| Provided records |
★ ★ ★ ★ ★ ★ ★

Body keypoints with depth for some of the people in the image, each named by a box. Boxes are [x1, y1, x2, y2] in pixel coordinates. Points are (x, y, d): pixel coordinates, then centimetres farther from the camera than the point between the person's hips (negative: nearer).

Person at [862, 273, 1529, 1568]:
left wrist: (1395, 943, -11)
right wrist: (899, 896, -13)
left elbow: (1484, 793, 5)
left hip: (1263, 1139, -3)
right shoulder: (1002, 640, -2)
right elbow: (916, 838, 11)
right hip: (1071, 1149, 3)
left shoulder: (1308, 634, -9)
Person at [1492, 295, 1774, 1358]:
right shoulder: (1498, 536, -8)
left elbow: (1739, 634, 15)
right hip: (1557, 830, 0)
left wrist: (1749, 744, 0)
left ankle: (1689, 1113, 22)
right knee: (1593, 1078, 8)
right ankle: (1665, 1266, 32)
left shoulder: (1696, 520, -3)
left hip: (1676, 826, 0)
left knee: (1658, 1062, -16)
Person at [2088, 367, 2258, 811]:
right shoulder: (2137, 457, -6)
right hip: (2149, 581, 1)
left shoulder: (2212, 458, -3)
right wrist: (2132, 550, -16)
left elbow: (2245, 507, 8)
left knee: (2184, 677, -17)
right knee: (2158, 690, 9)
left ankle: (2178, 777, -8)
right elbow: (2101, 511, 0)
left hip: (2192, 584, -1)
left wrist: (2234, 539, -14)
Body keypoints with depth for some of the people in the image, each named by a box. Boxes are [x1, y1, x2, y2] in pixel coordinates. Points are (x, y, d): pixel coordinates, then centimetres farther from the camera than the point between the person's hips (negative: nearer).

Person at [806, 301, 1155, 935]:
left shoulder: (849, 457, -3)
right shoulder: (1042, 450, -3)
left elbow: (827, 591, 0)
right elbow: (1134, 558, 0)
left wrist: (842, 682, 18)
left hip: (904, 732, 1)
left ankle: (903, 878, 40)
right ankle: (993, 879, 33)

★ ★ ★ ★ ★ ★ ★

Restating every entry above word for word is the whole task.

| Answer to this problem |
Body keypoints with depth for some of the people in the image, each named by a box. Boxes are [x1, y1, x2, y2] in pixel coordinates. Points are (x, y, d): pixel coordinates, then centimetres farther from the camera than the point between the person's hips (negative: nearer).

Person at [862, 273, 1529, 1568]:
left wrist: (1395, 943, -11)
right wrist: (899, 896, -13)
left elbow: (1484, 793, 5)
left hip: (1263, 1139, -3)
right shoulder: (1002, 640, -2)
right elbow: (916, 838, 11)
right hip: (1071, 1149, 3)
left shoulder: (1308, 634, -9)
Person at [1492, 295, 1774, 1358]:
right shoulder: (1498, 536, -8)
left elbow: (1739, 634, 15)
right hip: (1557, 830, 0)
left wrist: (1749, 744, 0)
left ankle: (1689, 1113, 22)
right knee: (1593, 1078, 8)
right ankle: (1665, 1266, 32)
left shoulder: (1696, 520, -3)
left hip: (1676, 826, 0)
left knee: (1658, 1062, -16)
Person at [2088, 367, 2258, 811]:
right shoulder: (2137, 457, -6)
right hip: (2149, 581, 1)
left shoulder: (2212, 458, -3)
right wrist: (2132, 550, -16)
left elbow: (2245, 507, 8)
left knee: (2184, 677, -17)
right knee: (2158, 690, 9)
left ankle: (2178, 777, -8)
right elbow: (2101, 511, 0)
left hip: (2192, 584, -1)
left wrist: (2234, 539, -14)
Body keypoints with depth for some of the people in the image, each named by a box. Boxes are [x1, y1, x2, y2] in pixel coordinates. Points are (x, y, d): pixel coordinates, then centimetres farther from the camera than the point between the person's hips (negative: nearer).

Person at [806, 301, 1155, 935]:
left shoulder: (849, 457, -3)
right shoulder: (1042, 450, -3)
left elbow: (827, 591, 0)
right elbow: (1134, 558, 0)
left wrist: (842, 682, 18)
left hip: (904, 732, 1)
left ankle: (903, 878, 40)
right ankle: (993, 879, 33)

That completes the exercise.